▶ WHAT THE TASK REQUIRES
State how many lines in the dataset entries below contain the word "manusia". Reply with the number alone.

Dataset entries:
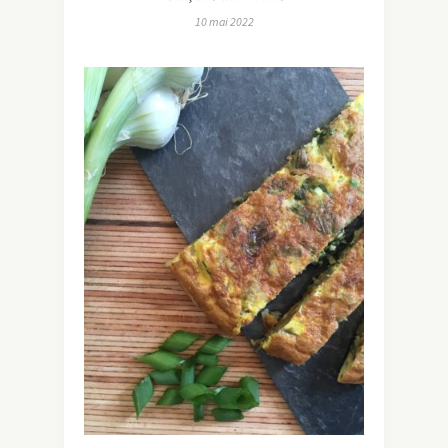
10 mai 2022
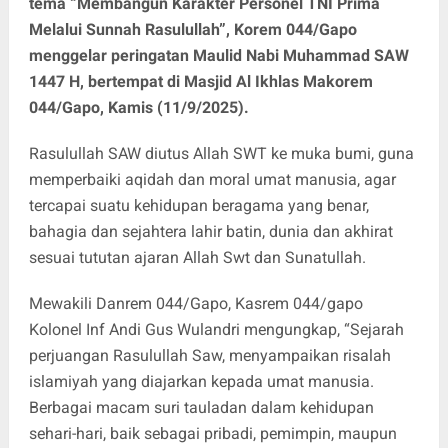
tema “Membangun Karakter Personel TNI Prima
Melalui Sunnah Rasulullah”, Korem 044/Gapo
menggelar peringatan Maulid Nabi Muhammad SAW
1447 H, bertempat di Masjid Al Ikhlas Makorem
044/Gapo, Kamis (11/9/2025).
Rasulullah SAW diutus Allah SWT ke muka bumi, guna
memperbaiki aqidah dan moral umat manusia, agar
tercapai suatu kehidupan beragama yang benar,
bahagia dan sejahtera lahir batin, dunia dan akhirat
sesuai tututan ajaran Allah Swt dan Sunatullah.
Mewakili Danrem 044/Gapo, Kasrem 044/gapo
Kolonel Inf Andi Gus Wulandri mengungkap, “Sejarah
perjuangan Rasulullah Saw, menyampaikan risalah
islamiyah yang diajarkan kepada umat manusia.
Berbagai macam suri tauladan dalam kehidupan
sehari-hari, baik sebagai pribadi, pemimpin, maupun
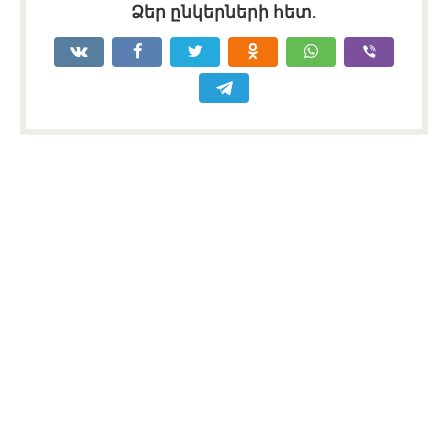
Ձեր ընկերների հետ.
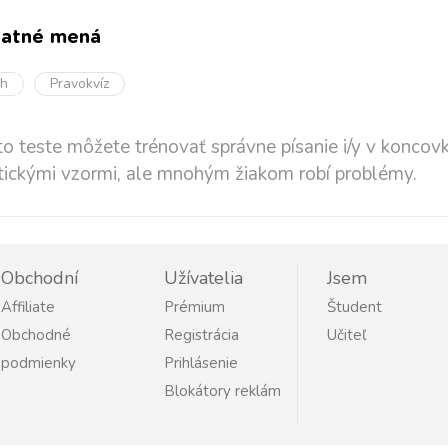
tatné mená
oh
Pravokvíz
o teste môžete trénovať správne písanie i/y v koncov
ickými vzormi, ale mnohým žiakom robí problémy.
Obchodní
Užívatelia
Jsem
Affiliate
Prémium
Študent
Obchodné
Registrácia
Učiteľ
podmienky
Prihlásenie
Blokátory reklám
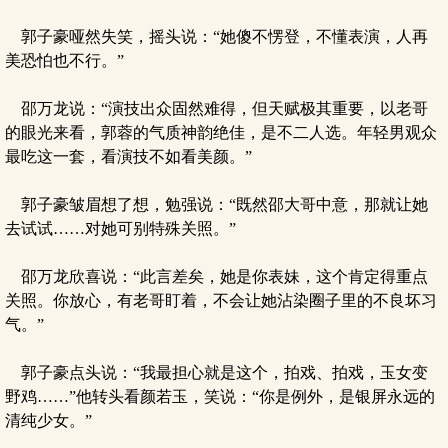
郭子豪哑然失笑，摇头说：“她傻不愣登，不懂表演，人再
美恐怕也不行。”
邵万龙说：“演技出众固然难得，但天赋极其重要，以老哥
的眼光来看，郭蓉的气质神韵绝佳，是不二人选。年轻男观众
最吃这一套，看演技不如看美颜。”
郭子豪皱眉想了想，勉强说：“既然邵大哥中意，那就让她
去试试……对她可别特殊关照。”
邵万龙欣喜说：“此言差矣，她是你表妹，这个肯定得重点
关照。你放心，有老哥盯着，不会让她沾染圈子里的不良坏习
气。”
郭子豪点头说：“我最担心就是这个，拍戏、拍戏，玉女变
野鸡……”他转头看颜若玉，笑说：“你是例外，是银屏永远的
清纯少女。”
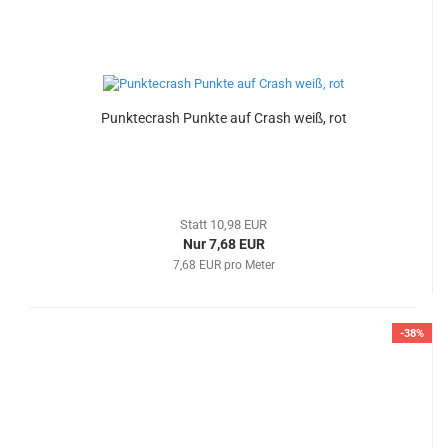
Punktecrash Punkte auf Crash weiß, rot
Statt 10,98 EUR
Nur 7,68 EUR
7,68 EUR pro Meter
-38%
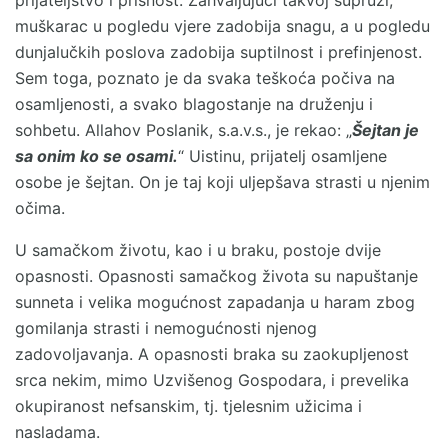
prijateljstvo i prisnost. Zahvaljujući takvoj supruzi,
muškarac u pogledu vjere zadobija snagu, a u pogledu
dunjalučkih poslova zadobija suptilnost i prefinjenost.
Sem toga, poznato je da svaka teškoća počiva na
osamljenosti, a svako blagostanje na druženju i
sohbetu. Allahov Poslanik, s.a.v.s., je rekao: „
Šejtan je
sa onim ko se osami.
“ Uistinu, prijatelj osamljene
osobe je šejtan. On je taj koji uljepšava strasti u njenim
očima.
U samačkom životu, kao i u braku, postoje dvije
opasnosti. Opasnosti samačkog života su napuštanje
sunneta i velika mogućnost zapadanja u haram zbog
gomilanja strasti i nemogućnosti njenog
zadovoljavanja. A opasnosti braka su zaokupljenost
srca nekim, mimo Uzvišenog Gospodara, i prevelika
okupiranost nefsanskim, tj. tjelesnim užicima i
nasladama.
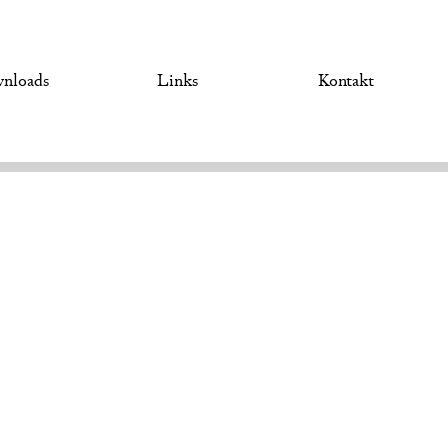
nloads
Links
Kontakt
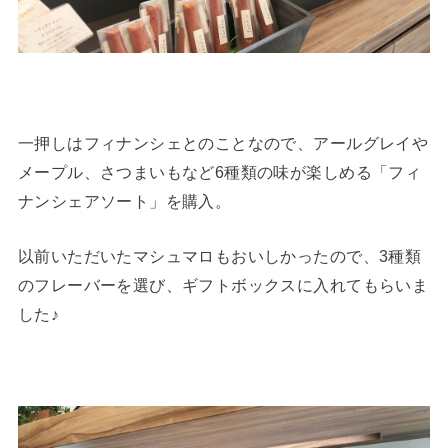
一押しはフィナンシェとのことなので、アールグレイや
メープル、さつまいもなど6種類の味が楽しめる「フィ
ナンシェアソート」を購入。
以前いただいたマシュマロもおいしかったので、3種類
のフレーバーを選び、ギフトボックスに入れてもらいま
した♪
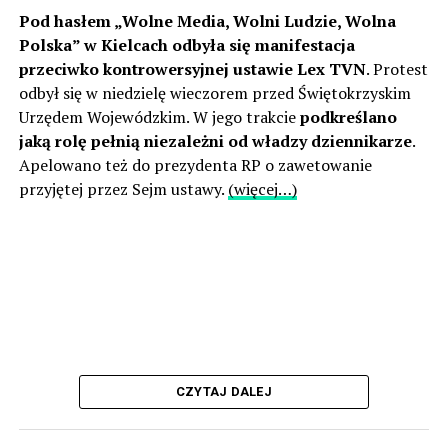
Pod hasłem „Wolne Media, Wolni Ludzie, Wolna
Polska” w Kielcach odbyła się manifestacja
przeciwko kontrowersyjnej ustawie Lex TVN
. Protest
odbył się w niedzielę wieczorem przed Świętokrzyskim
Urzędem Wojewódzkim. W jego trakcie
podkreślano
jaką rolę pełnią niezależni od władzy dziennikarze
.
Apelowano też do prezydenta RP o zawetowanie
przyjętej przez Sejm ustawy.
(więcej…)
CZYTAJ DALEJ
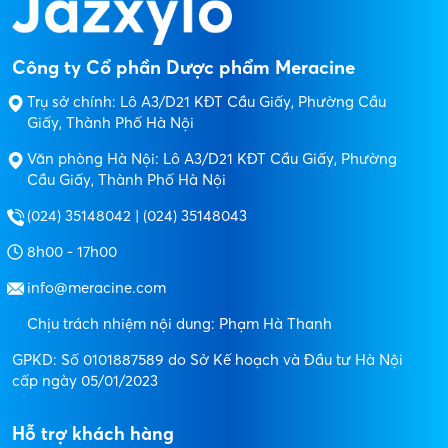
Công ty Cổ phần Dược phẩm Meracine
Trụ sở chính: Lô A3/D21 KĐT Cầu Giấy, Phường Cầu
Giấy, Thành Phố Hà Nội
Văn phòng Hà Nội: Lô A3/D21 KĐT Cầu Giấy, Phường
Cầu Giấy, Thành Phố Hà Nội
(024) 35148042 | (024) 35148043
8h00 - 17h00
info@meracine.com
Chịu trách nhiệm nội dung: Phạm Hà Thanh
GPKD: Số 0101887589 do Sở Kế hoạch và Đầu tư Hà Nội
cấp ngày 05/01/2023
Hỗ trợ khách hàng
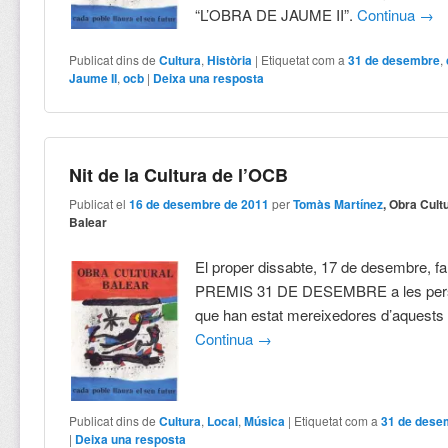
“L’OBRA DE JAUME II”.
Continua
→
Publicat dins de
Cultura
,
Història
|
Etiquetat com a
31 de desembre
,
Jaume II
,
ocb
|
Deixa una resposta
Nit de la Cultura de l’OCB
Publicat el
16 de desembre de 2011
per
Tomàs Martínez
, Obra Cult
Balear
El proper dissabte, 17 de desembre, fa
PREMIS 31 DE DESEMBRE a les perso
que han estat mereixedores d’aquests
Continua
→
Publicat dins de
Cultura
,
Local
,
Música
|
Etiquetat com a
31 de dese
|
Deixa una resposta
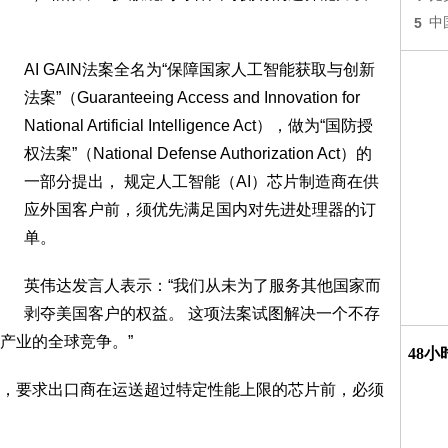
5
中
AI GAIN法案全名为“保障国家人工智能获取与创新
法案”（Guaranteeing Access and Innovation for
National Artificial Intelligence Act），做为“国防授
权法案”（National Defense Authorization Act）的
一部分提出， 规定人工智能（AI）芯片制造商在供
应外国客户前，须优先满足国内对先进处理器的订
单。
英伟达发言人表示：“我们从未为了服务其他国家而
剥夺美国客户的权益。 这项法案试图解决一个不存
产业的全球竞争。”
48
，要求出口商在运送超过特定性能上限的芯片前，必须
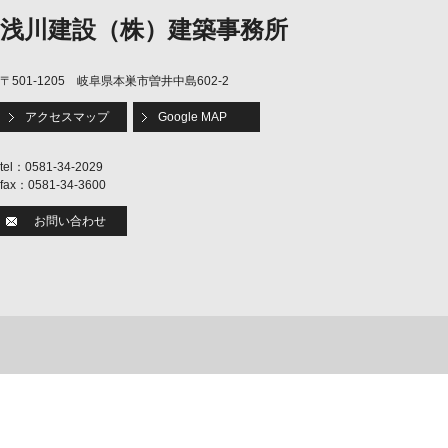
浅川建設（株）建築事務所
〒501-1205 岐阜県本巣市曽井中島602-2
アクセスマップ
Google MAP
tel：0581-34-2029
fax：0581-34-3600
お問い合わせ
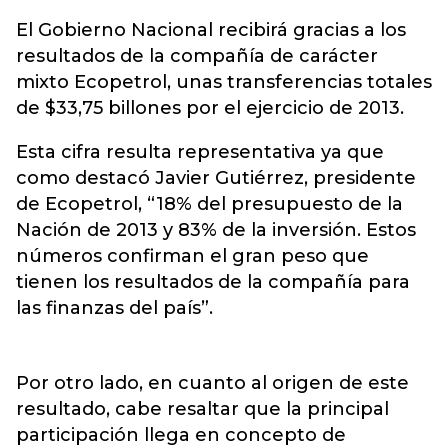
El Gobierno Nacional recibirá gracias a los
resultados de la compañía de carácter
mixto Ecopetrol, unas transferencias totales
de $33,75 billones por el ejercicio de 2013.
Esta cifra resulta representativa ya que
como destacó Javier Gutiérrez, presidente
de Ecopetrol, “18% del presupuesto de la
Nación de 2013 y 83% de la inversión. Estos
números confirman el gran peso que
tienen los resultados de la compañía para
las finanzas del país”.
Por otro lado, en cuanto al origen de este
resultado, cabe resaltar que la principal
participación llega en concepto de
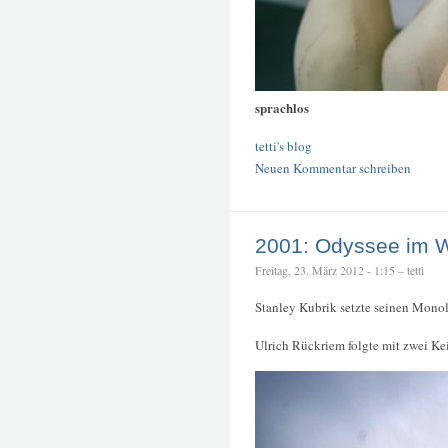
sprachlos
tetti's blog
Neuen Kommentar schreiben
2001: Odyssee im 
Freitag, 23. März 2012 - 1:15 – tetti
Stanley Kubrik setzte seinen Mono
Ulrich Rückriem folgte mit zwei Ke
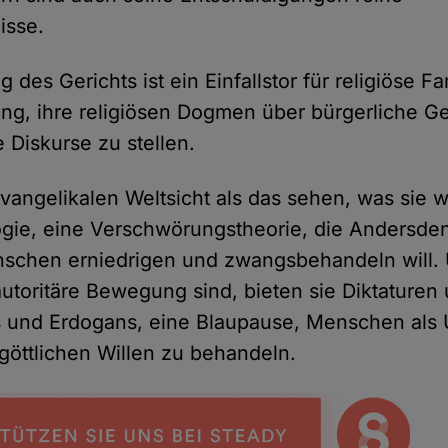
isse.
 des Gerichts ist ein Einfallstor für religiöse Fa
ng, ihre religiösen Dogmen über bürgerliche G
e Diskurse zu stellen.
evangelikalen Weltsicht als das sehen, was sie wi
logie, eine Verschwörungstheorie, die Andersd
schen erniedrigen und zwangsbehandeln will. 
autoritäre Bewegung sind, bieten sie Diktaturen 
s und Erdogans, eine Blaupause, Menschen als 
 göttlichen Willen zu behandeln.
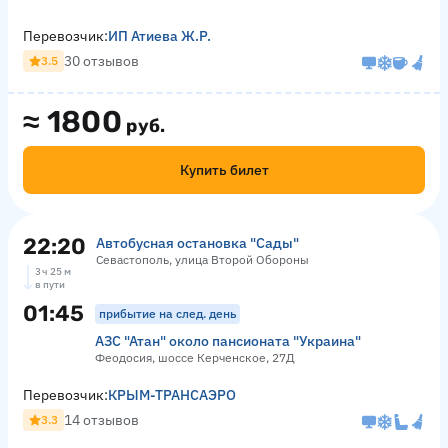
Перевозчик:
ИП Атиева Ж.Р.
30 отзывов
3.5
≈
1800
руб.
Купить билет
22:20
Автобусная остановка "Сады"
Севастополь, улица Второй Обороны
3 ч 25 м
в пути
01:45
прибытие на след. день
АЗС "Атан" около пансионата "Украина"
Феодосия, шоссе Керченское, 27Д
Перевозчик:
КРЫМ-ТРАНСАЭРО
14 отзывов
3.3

▶ FINISHED TASK
2